Binary Search Trees (BSTs) are one of the most versatile representations of mutable sets of ordered elements, supporting a variety of operations, such as insertion, deletion, checking membership, finding minimums, maximums, predecessors and successors of a value — all those operations taking the time proportional to the height \(h\) of the tree or, if the tree is constructed randomly out of \(n\) elements — \(O(\log n)\). This makes BST a superior alternative to lists, heaps, and even hash-tables when impelmenting mutable sets with a number of standard set operations.
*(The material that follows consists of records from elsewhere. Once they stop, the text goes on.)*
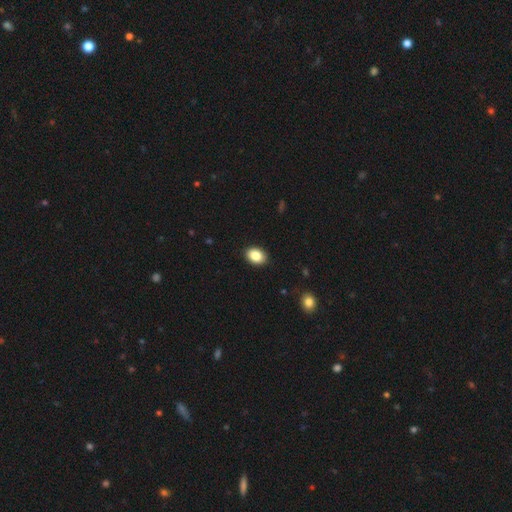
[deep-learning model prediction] Q: Smooth or featured?
A: smooth (86%); runner-up: star or artifact (8%)
Q: How rounded?
A: in between (76%); runner-up: round (23%)
Q: Merging?
A: none (90%); runner-up: minor disturbance (7%)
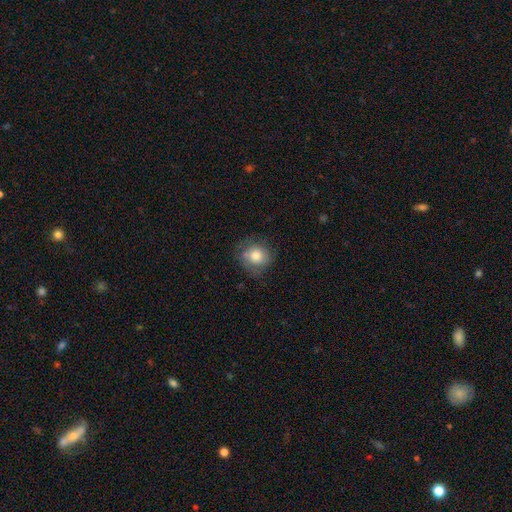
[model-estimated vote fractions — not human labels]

The key to this expressivity and efficience is the invariant of a tree-shaped data structure, that mandates that, for any node q,

  • any element in its left subtree q.l is less or equal (with respect to a certain total order) than the element in the node q itself, and
  • any element in its right subtree q.r is greater or equal than the element in the node q itself.

This invariant is maintained by all operations that modify the set, and is relied upon by all its queries. The logarithmic complexity of operations, thus, follows from the intuition similar to the one powering Binary Search in arrays.

12.1.1. A Data Structure for Binary-Search Trees

We start by defining a linked in-memory data structure for BSTs in its own module.

The tree is populated by nodes, each of which carries a value (immutable), and also maintains references (mutable) to its left/right children and a parent, which can be either absent or refer to some other nodes of the tree:

module BinarySearchTree = struct

  type 'e tree_node = {
    value : 'e;
    parent  : 'e tree_node option ref;
    left  : 'e tree_node option ref;
    right  : 'e tree_node option ref;
  }

  type 'e tree = {
    root : 'e tree_node option ref;
    size : int ref
  }

  (* More definitions coming here *)

end

For convenience, we define several operations to dereference various components of a tree and its nodes:

let left n = !(n.left)
let right n = !(n.right)
let parent n = !(n.parent)
let get_root t = !(t.root)
let get_size t = !(t.size)

let mk_node e =
  {value = e;
   parent = ref None;
   left = ref None;
   right = ref None}

let mk_tree _ = {root = ref None; size = ref 0}

Finally, since nodes are represented by an option type, we introduce the following combinator, simplifying working with option-wrapped values:

let map_option o f z = match o with
  | None -> z
  | Some n -> f n

In words map_option returns applies f to the value n within o, if o = Some n, or returns z otherwise.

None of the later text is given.